Please copy out the data below, changing "bounding box" to "bounding rectangle" wherever it occurs and leaving everything else as it is.

## Start

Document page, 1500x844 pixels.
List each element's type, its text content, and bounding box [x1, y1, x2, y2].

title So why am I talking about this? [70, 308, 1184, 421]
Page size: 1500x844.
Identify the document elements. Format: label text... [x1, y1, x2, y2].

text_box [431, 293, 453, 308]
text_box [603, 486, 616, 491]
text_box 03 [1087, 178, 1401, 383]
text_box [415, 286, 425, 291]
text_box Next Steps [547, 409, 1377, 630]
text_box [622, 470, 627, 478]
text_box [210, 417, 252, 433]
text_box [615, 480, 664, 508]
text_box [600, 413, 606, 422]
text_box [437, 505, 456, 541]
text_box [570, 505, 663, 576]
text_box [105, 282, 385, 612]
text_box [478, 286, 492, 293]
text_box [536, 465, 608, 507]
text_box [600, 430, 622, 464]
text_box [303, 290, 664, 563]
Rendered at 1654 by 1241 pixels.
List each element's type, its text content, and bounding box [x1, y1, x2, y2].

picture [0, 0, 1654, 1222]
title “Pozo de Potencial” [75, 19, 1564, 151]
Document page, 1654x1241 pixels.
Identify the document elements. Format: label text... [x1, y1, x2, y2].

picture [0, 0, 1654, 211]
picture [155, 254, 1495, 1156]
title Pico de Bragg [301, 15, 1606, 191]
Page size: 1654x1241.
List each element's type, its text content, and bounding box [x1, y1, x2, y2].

## End

→ **Written reply**
Document page, 1500x844 pixels.
List each element's type, its text content, and bounding rectangle [x1, y1, x2, y2].

title So why am I talking about this? [70, 308, 1184, 421]
Page size: 1500x844.
Identify the document elements. Format: label text... [x1, y1, x2, y2].

text_box [431, 293, 453, 308]
text_box [603, 486, 616, 491]
text_box 03 [1087, 178, 1401, 383]
text_box [415, 286, 425, 291]
text_box Next Steps [547, 409, 1377, 630]
text_box [622, 470, 627, 478]
text_box [210, 417, 252, 433]
text_box [615, 480, 664, 508]
text_box [600, 413, 606, 422]
text_box [437, 505, 456, 541]
text_box [570, 505, 663, 576]
text_box [105, 282, 385, 612]
text_box [478, 286, 492, 293]
text_box [536, 465, 608, 507]
text_box [600, 430, 622, 464]
text_box [303, 290, 664, 563]
Rendered at 1654 by 1241 pixels.
List each element's type, its text content, and bounding rectangle [x1, y1, x2, y2].

picture [0, 0, 1654, 1222]
title “Pozo de Potencial” [75, 19, 1564, 151]
Document page, 1654x1241 pixels.
Identify the document elements. Format: label text... [x1, y1, x2, y2].

picture [0, 0, 1654, 211]
picture [155, 254, 1495, 1156]
title Pico de Bragg [301, 15, 1606, 191]
Page size: 1654x1241.
List each element's type, its text content, and bounding rectangle [x1, y1, x2, y2].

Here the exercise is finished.